● Assignment
Exact copy, pictures excluded: please retype every record below.

+--

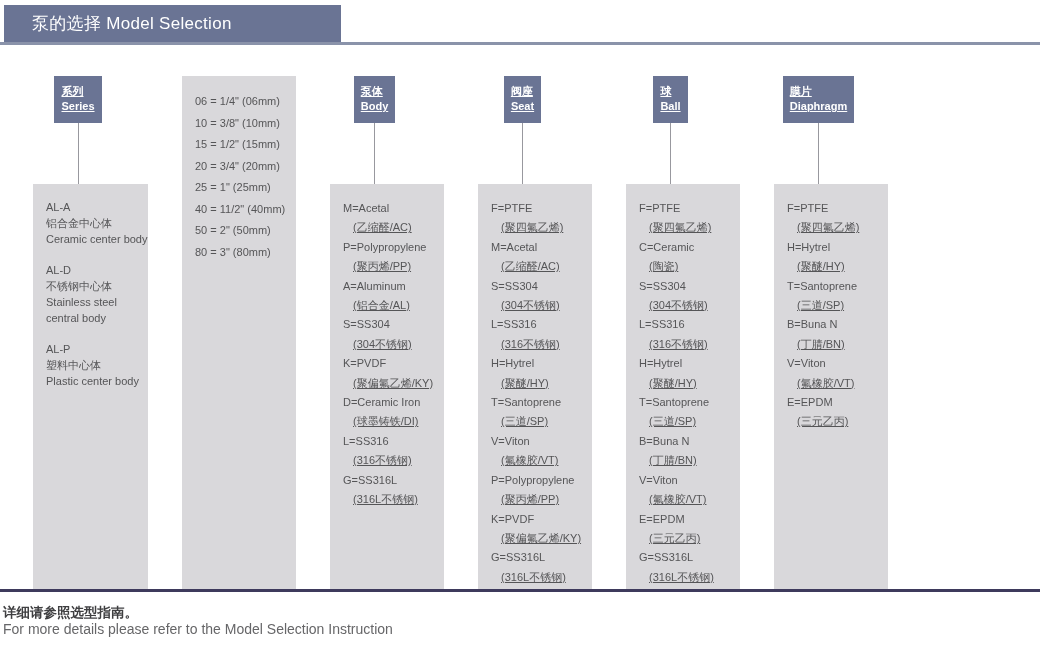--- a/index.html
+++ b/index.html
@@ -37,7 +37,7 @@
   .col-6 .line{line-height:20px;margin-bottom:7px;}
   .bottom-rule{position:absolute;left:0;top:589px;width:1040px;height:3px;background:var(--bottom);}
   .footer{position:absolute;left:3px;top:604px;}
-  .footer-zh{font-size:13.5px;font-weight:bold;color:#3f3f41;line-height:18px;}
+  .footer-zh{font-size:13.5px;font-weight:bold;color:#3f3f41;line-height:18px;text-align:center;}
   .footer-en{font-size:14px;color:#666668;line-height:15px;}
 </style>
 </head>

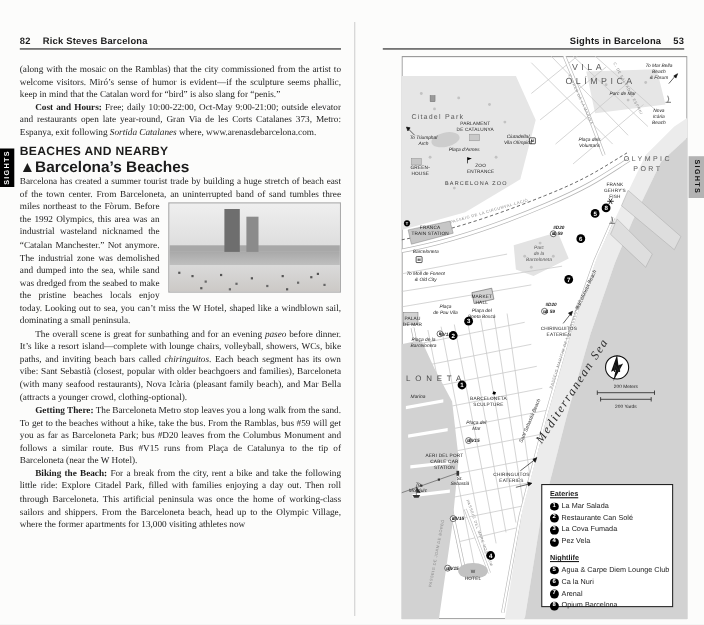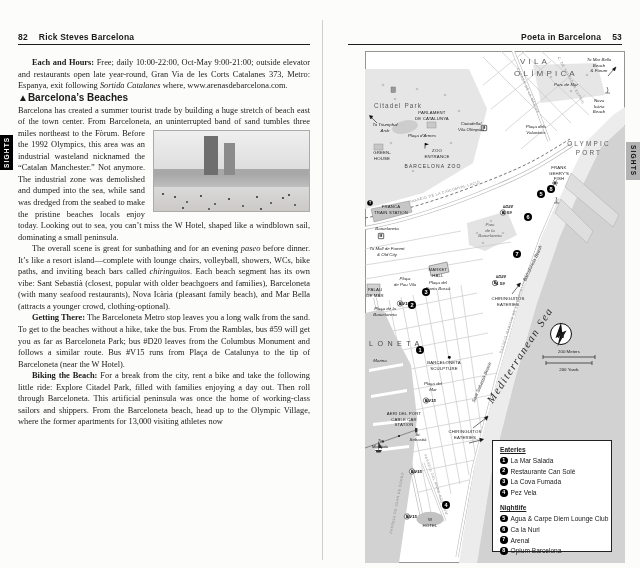--- a/index.html
+++ b/index.html
@@ -99,7 +99,7 @@
 
   <div class="page page-right">
     <div class="hdr hdr-r">
-      <span>Poeta in Barcelona</span><span class="gap"></span><span>53</span>
+      <span>Sights in Barcelona</span><span class="gap"></span><span>53</span>
     </div>
     <div class="rule rule-r"></div>
     <div class="tab tab-r">SIGHTS</div>

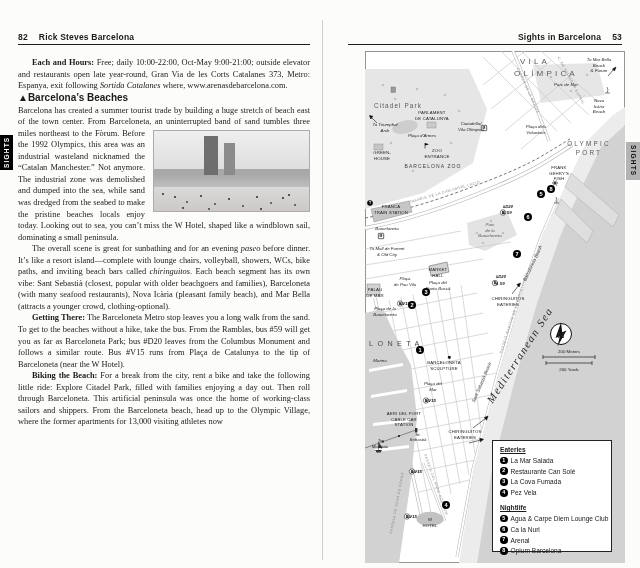--- a/index.html
+++ b/index.html
@@ -78,6 +78,7 @@
     <div class="rule rule-l"></div>
     <div class="tab tab-l">SIGHTS</div>
     <div class="body-col">
+        <p class="bp"><span>(along with the mosaic on the Ramblas) that the city commissioned from the artist to welcome visitors. Miró’s sense of humor is evident—if the sculpture seems phallic, keep in mind that the Catalan word for “bird” is also slang for “penis.”</span></p>
         <p class="bp ind"><span class="rb">Each and Hours:</span><span> Free; daily 10:00-22:00, Oct-May 9:00-21:00; outside elevator and restaurants open late year-round, Gran Via de les Corts Catalanes 373, Metro: Espanya, exit following </span><span class="ri">Sortida Catalanes</span><span> where, www.arenasdebarcelona.com.</span></p>
         <div class="h2">▲Barcelona’s Beaches</div>
         <p class="bp"><span>Barcelona has created a summer tourist trade by building a huge stretch of beach east of the town center. From Barceloneta, an un</span><span class="photo">

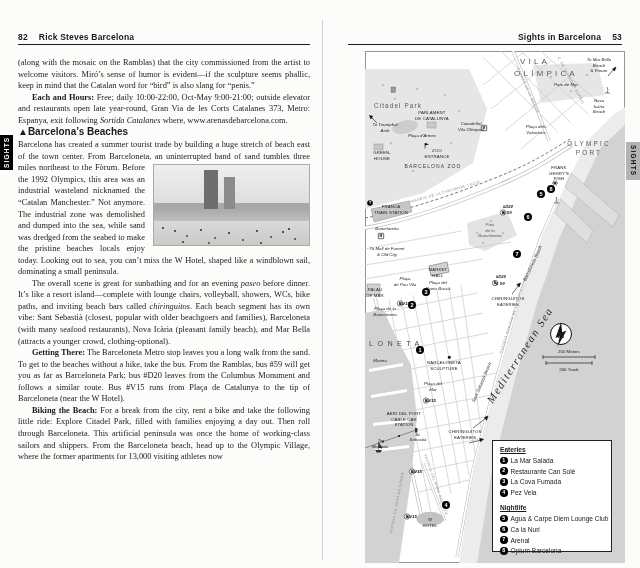--- a/index.html
+++ b/index.html
@@ -79,7 +79,7 @@
     <div class="tab tab-l">SIGHTS</div>
     <div class="body-col">
         <p class="bp"><span>(along with the mosaic on the Ramblas) that the city commissioned from the artist to welcome visitors. Miró’s sense of humor is evident—if the sculpture seems phallic, keep in mind that the Catalan word for “bird” is also slang for “penis.”</span></p>
-        <p class="bp ind"><span class="rb">Each and Hours:</span><span> Free; daily 10:00-22:00, Oct-May 9:00-21:00; outside elevator and restaurants open late year-round, Gran Via de les Corts Catalanes 373, Metro: Espanya, exit following </span><span class="ri">Sortida Catalanes</span><span> where, www.arenasdebarcelona.com.</span></p>
+        <p class="bp ind"><span class="rb">Cost and Hours:</span><span> Free; daily 10:00-22:00, Oct-May 9:00-21:00; outside elevator and restaurants open late year-round, Gran Via de les Corts Catalanes 373, Metro: Espanya, exit following </span><span class="ri">Sortida Catalanes</span><span> where, www.arenasdebarcelona.com.</span></p>
         <div class="h2">▲Barcelona’s Beaches</div>
         <p class="bp"><span>Barcelona has created a summer tourist trade by building a huge stretch of beach east of the town center. From Barceloneta, an un</span><span class="photo">
             <span class="ph-sky"></span>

+--

● Response
--- a/index.html
+++ b/index.html
@@ -37,7 +37,7 @@
   .col-6 .line{line-height:20px;margin-bottom:7px;}
   .bottom-rule{position:absolute;left:0;top:589px;width:1040px;height:3px;background:var(--bottom);}
   .footer{position:absolute;left:3px;top:604px;}
-  .footer-zh{font-size:13.5px;font-weight:bold;color:#3f3f41;line-height:18px;}
+  .footer-zh{font-size:13.5px;font-weight:bold;color:#3f3f41;line-height:18px;text-align:center;}
   .footer-en{font-size:14px;color:#666668;line-height:15px;}
 </style>
 </head>

--- a/index.html
+++ b/index.html
@@ -99,7 +99,7 @@
 
   <div class="page page-right">
     <div class="hdr hdr-r">
-      <span>Poeta in Barcelona</span><span class="gap"></span><span>53</span>
+      <span>Sights in Barcelona</span><span class="gap"></span><span>53</span>
     </div>
     <div class="rule rule-r"></div>
     <div class="tab tab-r">SIGHTS</div>

--- a/index.html
+++ b/index.html
@@ -78,6 +78,7 @@
     <div class="rule rule-l"></div>
     <div class="tab tab-l">SIGHTS</div>
     <div class="body-col">
+        <p class="bp"><span>(along with the mosaic on the Ramblas) that the city commissioned from the artist to welcome visitors. Miró’s sense of humor is evident—if the sculpture seems phallic, keep in mind that the Catalan word for “bird” is also slang for “penis.”</span></p>
         <p class="bp ind"><span class="rb">Each and Hours:</span><span> Free; daily 10:00-22:00, Oct-May 9:00-21:00; outside elevator and restaurants open late year-round, Gran Via de les Corts Catalanes 373, Metro: Espanya, exit following </span><span class="ri">Sortida Catalanes</span><span> where, www.arenasdebarcelona.com.</span></p>
         <div class="h2">▲Barcelona’s Beaches</div>
         <p class="bp"><span>Barcelona has created a summer tourist trade by building a huge stretch of beach east of the town center. From Barceloneta, an un</span><span class="photo">

--- a/index.html
+++ b/index.html
@@ -79,7 +79,7 @@
     <div class="tab tab-l">SIGHTS</div>
     <div class="body-col">
         <p class="bp"><span>(along with the mosaic on the Ramblas) that the city commissioned from the artist to welcome visitors. Miró’s sense of humor is evident—if the sculpture seems phallic, keep in mind that the Catalan word for “bird” is also slang for “penis.”</span></p>
-        <p class="bp ind"><span class="rb">Each and Hours:</span><span> Free; daily 10:00-22:00, Oct-May 9:00-21:00; outside elevator and restaurants open late year-round, Gran Via de les Corts Catalanes 373, Metro: Espanya, exit following </span><span class="ri">Sortida Catalanes</span><span> where, www.arenasdebarcelona.com.</span></p>
+        <p class="bp ind"><span class="rb">Cost and Hours:</span><span> Free; daily 10:00-22:00, Oct-May 9:00-21:00; outside elevator and restaurants open late year-round, Gran Via de les Corts Catalanes 373, Metro: Espanya, exit following </span><span class="ri">Sortida Catalanes</span><span> where, www.arenasdebarcelona.com.</span></p>
         <div class="h2">▲Barcelona’s Beaches</div>
         <p class="bp"><span>Barcelona has created a summer tourist trade by building a huge stretch of beach east of the town center. From Barceloneta, an un</span><span class="photo">
             <span class="ph-sky"></span>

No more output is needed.